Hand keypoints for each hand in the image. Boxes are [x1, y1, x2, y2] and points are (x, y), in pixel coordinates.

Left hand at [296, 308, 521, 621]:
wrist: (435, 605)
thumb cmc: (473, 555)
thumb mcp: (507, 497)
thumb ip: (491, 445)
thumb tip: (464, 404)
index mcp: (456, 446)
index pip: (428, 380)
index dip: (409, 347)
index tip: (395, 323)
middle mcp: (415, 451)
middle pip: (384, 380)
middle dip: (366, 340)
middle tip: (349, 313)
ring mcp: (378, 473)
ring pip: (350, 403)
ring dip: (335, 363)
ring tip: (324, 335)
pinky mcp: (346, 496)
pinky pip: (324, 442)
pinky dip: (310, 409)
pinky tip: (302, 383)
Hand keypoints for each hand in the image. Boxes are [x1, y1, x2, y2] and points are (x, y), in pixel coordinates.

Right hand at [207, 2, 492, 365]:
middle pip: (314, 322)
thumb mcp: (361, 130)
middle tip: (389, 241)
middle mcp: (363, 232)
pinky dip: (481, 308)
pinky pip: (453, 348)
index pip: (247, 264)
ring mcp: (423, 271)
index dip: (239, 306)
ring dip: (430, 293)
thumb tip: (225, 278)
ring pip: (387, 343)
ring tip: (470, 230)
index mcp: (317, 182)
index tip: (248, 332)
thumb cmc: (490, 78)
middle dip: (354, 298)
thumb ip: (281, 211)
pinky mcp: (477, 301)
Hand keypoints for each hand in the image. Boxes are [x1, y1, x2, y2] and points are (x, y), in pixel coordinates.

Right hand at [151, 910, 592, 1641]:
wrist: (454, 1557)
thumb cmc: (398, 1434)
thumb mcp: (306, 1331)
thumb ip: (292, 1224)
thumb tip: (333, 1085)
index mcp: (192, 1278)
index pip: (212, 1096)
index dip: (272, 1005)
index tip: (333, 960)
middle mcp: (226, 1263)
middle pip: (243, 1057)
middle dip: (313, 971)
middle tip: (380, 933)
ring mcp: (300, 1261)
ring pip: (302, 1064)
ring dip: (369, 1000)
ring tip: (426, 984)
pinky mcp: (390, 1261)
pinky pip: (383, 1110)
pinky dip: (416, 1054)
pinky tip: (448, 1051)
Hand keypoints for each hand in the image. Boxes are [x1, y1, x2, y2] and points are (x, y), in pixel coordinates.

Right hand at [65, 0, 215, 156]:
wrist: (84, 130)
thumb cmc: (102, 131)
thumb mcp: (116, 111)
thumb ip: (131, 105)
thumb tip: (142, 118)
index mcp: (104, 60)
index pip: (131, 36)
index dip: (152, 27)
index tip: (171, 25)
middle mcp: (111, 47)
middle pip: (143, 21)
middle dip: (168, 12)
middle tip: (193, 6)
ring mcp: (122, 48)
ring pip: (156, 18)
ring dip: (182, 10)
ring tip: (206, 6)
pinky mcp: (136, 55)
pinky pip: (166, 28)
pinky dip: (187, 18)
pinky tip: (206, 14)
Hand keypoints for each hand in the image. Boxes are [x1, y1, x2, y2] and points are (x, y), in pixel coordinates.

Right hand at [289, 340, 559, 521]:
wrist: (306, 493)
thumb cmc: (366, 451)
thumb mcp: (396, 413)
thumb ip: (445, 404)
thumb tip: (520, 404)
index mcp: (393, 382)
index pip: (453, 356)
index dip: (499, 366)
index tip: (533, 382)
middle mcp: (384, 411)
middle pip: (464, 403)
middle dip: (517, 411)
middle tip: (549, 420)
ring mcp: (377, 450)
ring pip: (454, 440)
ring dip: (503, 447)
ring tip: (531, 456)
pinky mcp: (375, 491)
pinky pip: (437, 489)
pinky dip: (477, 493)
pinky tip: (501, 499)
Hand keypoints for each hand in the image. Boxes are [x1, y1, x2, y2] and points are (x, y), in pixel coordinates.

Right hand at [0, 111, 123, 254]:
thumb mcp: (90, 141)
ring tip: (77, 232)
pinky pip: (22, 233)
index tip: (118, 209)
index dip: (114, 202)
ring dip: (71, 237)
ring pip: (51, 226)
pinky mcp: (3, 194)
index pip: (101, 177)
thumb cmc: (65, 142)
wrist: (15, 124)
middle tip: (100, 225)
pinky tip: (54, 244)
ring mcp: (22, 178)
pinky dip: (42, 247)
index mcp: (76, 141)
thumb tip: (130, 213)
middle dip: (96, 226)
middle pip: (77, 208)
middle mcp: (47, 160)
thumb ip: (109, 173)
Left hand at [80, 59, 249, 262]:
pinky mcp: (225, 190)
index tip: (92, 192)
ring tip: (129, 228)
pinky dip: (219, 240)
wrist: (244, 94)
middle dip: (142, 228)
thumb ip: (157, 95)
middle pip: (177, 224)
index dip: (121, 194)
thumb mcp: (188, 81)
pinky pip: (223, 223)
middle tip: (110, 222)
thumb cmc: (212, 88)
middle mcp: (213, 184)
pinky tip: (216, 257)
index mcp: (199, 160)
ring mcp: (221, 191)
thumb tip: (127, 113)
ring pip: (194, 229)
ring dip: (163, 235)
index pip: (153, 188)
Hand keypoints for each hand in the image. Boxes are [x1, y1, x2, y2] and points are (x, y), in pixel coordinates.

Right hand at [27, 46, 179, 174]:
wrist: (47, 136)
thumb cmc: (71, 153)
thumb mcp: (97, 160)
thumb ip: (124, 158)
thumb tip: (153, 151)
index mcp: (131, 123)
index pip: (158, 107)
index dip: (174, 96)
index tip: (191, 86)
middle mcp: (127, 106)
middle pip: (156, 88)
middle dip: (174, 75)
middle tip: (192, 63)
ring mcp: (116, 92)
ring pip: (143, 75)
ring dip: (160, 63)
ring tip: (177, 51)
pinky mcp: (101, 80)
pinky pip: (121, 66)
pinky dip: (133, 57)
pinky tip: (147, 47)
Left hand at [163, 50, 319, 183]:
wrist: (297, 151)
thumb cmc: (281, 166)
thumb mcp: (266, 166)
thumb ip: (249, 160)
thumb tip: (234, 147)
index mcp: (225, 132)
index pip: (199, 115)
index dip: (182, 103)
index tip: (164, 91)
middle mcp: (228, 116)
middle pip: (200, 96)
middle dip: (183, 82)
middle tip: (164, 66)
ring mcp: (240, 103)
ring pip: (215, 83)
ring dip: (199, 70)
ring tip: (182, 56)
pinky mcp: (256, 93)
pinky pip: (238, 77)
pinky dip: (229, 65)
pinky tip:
────────
Exactly as written, transcribe each line of the data.

▶ _Finished task_
Hand keypoints for each hand in the image. Boxes are [x1, y1, x2, y2] and points are (x, y), in pixel coordinates.

Left hand at [296, 308, 521, 621]:
wrist: (435, 605)
thumb cmc: (473, 555)
thumb mcp: (507, 497)
thumb ip: (491, 445)
thumb tip: (464, 404)
index mcp: (456, 446)
index pip: (428, 380)
index dip: (409, 347)
index tip: (395, 323)
middle mcp: (415, 451)
middle pip: (384, 380)
middle dip: (366, 340)
middle tip: (349, 313)
ring mcp: (378, 473)
ring pip: (350, 403)
ring dip: (335, 363)
ring tip: (324, 335)
pinky mcp: (346, 496)
pinky pip: (324, 442)
pinky dip: (310, 409)
pinky tip: (302, 383)
Hand keypoints for each hand in the image. Boxes are [x1, y1, x2, y2] and points are (x, y), in pixel coordinates.

Right hand at [207, 2, 492, 365]:
middle pip: (314, 322)
thumb mcp: (361, 130)
middle tip: (389, 241)
middle mcp: (363, 232)
pinky dip: (481, 308)
pinky pip: (453, 348)
index pip: (247, 264)
ring mcp: (423, 271)
index dip: (239, 306)
ring dip: (430, 293)
thumb tip: (225, 278)
ring pip: (387, 343)
ring tip: (470, 230)
index mcp: (317, 182)
index tip: (248, 332)
thumb cmc: (490, 78)
middle dip: (354, 298)
thumb ip: (281, 211)
pinky mcp: (477, 301)
Hand keypoints for each hand in the image. Boxes are [x1, y1, x2, y2] and points are (x, y), in pixel coordinates.

Right hand at [151, 910, 592, 1641]:
wrist: (454, 1557)
thumb cmc: (398, 1434)
thumb mcp: (306, 1331)
thumb ip: (292, 1224)
thumb tip: (333, 1085)
index mcp: (192, 1278)
index pip: (212, 1096)
index dip: (272, 1005)
index tip: (333, 960)
middle mcp: (226, 1263)
middle pip: (243, 1057)
middle dip: (313, 971)
middle tip: (380, 933)
ring mcp: (300, 1261)
ring pip: (302, 1064)
ring dip: (369, 1000)
ring tip: (426, 984)
pinky mcp: (390, 1261)
pinky pip: (383, 1110)
pinky dip: (416, 1054)
pinky tip: (448, 1051)
Hand keypoints for each hand in the image. Boxes are [x1, y1, x2, y2] and points are (x, y), in pixel coordinates.

Right hand at [65, 0, 215, 156]:
wrist: (84, 130)
thumb cmc: (102, 131)
thumb mcp: (116, 111)
thumb ip: (131, 105)
thumb tip: (142, 118)
index mcp: (104, 60)
index pip: (131, 36)
index dip: (152, 27)
index tip: (171, 25)
middle mcp: (111, 47)
middle pip: (143, 21)
middle dip: (168, 12)
middle tip: (193, 6)
ring mcp: (122, 48)
ring pip: (156, 18)
ring dip: (182, 10)
ring tip: (206, 6)
pinky mcp: (136, 55)
pinky pip: (166, 28)
pinky dip: (187, 18)
pinky tip: (206, 14)
Hand keypoints for each hand in the image. Boxes are [x1, y1, x2, y2] and points are (x, y), in pixel coordinates.

Right hand at [289, 340, 559, 521]:
wrist: (306, 493)
thumb cmc: (366, 451)
thumb mcp: (396, 413)
thumb ip: (445, 404)
thumb tip: (520, 404)
index mcp: (393, 382)
index pip: (453, 356)
index dip: (499, 366)
index tip: (533, 382)
middle mcp: (384, 411)
middle pip: (464, 403)
middle dip: (517, 411)
middle tip: (549, 420)
ring mcp: (377, 450)
ring pip: (454, 440)
ring dip: (503, 447)
ring tip: (531, 456)
pinky mcp: (375, 491)
pinky pip: (437, 489)
pinky dip: (477, 493)
pinky tip: (501, 499)
Hand keypoints for each hand in the image. Boxes are [x1, y1, x2, y2] and points are (x, y), in pixel coordinates.

Right hand at [0, 111, 123, 254]:
thumb mcp: (90, 141)
ring tip: (77, 232)
pinky pip: (22, 233)
index tip: (118, 209)
index dip: (114, 202)
ring dip: (71, 237)
ring pip: (51, 226)
pinky mcp: (3, 194)
index pip: (101, 177)
thumb cmc: (65, 142)
wrist: (15, 124)
middle tip: (100, 225)
pinky tip: (54, 244)
ring mcp: (22, 178)
pinky dip: (42, 247)
index mcp: (76, 141)
thumb tip: (130, 213)
middle dip: (96, 226)
middle pip: (77, 208)
middle mcp: (47, 160)
thumb ip: (109, 173)
Left hand at [80, 59, 249, 262]:
pinky mcp: (225, 190)
index tip: (92, 192)
ring tip: (129, 228)
pinky dip: (219, 240)
wrist: (244, 94)
middle dip: (142, 228)
thumb ip: (157, 95)
middle pip: (177, 224)
index dip: (121, 194)
thumb mcp: (188, 81)
pinky pip: (223, 223)
middle tip: (110, 222)
thumb cmc: (212, 88)
middle mcp: (213, 184)
pinky tip: (216, 257)
index mcp: (199, 160)
ring mcp: (221, 191)
thumb tip: (127, 113)
ring pip: (194, 229)
ring dip: (163, 235)
index pip: (153, 188)
Hand keypoints for each hand in the image. Boxes are [x1, y1, x2, y2] and points are (x, y), in pixel coordinates.

Right hand at [27, 46, 179, 174]:
wrist: (47, 136)
thumb cmc: (71, 153)
thumb mcp: (97, 160)
thumb ip: (124, 158)
thumb tip: (153, 151)
index mcp: (131, 123)
index pip: (158, 107)
index dip: (174, 96)
index tip: (191, 86)
middle mcp: (127, 106)
middle pip: (156, 88)
middle dip: (174, 75)
middle tip: (192, 63)
ring mcp: (116, 92)
ring pip: (143, 75)
ring dip: (160, 63)
ring tip: (177, 51)
pinky mcp: (101, 80)
pinky pip: (121, 66)
pinky dip: (133, 57)
pinky tip: (147, 47)
Left hand at [163, 50, 319, 183]:
wrist: (297, 151)
thumb cmc: (281, 166)
thumb mcp: (266, 166)
thumb ip: (249, 160)
thumb tip: (234, 147)
index mcp: (225, 132)
index pip: (199, 115)
index dip: (182, 103)
index tip: (164, 91)
middle mcp: (228, 116)
middle pip: (200, 96)
middle dip: (183, 82)
middle tip: (164, 66)
ring mcp: (240, 103)
ring pip: (215, 83)
ring dip: (199, 70)
ring tip: (182, 56)
pinky mcp: (256, 93)
pinky pip: (238, 77)
pinky dip: (229, 65)
pinky tip:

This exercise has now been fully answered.